Bu söylemlerin, “Katli vaciptir”e dayanak yapıldığı o eski günlerde, siyasal İslamcıları çöplük gibi görerek korkudan benim eteklerime sarılan omurgasız sözde aydınların durumu da yürekler acısıdır. Düşüklük açısından Türkiye dışında benzeri olmayan bu tipler, söylem aşırmacılığına çok iğrenç bir biçimde şakşakçılık yapmaktalar.

Daha iğrenci, zaman zaman mikrofonu bana uzatarak soruyorlar:

“Falanca böyle söyledi, bu konuda ne diyorsunuz?”

Şunu diyorum:

“Bunu bana sorana kadar, o sözü söyleyene sorun bakalım, onu kimden öğrendi, nereden aldı?”

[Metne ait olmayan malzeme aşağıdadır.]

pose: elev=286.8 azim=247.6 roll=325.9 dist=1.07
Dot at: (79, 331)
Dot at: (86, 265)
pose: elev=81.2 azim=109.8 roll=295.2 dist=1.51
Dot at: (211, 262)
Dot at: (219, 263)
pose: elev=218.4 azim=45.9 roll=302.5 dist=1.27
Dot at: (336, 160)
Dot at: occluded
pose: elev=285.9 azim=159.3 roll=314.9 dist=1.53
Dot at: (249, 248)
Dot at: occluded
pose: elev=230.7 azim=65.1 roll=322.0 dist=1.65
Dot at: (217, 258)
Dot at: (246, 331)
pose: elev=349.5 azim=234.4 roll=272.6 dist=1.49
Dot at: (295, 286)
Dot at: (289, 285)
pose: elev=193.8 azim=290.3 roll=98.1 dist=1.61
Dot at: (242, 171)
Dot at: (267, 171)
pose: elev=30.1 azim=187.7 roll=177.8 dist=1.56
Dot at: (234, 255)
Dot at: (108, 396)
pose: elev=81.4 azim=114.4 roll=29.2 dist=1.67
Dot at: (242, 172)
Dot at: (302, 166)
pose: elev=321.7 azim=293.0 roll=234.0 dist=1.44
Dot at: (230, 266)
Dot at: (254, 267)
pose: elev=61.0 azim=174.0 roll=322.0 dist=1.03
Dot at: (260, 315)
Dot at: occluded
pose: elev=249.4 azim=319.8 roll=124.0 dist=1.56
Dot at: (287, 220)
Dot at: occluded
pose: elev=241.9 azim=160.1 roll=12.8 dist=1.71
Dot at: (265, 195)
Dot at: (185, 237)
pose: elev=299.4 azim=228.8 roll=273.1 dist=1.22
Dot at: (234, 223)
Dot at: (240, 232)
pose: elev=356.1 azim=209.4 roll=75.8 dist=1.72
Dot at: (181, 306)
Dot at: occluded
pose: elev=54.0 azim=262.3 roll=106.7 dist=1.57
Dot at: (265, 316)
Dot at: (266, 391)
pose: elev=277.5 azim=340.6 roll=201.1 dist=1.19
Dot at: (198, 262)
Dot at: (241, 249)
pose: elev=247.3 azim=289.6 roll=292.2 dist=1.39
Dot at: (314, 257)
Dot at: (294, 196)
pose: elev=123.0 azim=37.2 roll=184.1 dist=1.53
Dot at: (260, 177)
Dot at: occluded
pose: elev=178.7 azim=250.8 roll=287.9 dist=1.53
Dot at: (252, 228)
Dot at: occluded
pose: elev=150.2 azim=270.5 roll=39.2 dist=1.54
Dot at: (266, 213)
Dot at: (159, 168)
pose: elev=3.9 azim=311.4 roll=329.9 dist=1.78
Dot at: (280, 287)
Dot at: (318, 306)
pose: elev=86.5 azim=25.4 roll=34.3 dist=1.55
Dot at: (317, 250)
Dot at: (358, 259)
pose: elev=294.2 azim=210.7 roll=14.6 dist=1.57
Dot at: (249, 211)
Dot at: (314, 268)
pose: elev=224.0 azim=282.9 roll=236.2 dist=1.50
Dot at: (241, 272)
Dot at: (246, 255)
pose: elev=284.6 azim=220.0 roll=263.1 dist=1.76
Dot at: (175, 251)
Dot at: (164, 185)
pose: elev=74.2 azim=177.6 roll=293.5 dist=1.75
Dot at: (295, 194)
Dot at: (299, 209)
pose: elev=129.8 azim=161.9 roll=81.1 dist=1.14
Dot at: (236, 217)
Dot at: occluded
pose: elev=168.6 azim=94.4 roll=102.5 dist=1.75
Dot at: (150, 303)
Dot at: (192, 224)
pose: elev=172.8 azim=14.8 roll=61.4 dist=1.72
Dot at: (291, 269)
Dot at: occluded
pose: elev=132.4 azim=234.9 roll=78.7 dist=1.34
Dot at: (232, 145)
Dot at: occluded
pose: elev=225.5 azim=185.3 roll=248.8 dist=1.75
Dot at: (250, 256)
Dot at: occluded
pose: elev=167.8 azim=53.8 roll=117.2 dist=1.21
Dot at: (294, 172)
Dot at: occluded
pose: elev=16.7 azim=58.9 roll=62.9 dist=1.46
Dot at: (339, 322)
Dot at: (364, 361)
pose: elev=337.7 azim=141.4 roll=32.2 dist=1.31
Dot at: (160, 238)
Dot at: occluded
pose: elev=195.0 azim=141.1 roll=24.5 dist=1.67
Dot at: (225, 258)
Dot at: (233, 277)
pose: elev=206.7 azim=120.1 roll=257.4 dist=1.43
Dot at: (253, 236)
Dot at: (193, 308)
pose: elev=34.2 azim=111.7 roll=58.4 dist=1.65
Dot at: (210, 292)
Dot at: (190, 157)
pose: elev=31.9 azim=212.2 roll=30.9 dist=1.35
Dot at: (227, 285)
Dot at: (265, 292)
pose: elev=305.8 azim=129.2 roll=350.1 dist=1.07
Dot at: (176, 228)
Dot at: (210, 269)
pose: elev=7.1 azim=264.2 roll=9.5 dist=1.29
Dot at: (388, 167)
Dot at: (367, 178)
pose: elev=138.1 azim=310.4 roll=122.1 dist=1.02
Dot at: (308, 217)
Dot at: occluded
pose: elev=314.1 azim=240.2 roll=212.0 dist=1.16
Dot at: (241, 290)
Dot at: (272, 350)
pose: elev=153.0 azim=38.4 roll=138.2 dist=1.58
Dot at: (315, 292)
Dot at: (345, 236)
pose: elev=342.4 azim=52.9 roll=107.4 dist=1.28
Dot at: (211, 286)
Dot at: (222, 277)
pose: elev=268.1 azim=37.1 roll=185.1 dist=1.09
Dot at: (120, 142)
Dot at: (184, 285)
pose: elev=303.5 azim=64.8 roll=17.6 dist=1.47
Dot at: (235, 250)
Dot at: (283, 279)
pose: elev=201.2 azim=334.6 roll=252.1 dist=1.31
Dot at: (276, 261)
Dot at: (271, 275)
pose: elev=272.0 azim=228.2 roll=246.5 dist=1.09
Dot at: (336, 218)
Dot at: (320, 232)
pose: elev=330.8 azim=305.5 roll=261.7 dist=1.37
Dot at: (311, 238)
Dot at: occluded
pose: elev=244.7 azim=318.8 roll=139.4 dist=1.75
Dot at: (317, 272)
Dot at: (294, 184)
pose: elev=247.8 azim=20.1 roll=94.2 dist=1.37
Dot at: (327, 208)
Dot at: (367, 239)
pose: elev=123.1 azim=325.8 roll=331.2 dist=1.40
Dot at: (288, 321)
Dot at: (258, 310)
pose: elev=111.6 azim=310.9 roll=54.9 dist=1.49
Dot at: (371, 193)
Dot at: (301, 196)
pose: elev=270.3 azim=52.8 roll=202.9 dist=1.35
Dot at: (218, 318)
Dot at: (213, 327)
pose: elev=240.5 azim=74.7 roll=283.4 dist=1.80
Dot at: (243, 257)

Söylemlerimi çalıp çırpsalar da, fikirlerimin ülkemin gündemine oturması, halkımın geleceğine yön verir noktaya gelmesi beni çok mutlu ediyor. Ülkeme ve halkıma tümü helal olsun!

Ama ne olur, şu omurgasız dinci ve inkârcı tatlı su aydınlarının kaç paralık adam olduklarını ortaya koyduğum için bana gücenmeyin. Bu konuda beni hoş görün!

Ne yapayım, hak, benim de olsa onu ortaya koymadan, öne çıkarmadan duramıyorum. Böyle garip bir huyum var.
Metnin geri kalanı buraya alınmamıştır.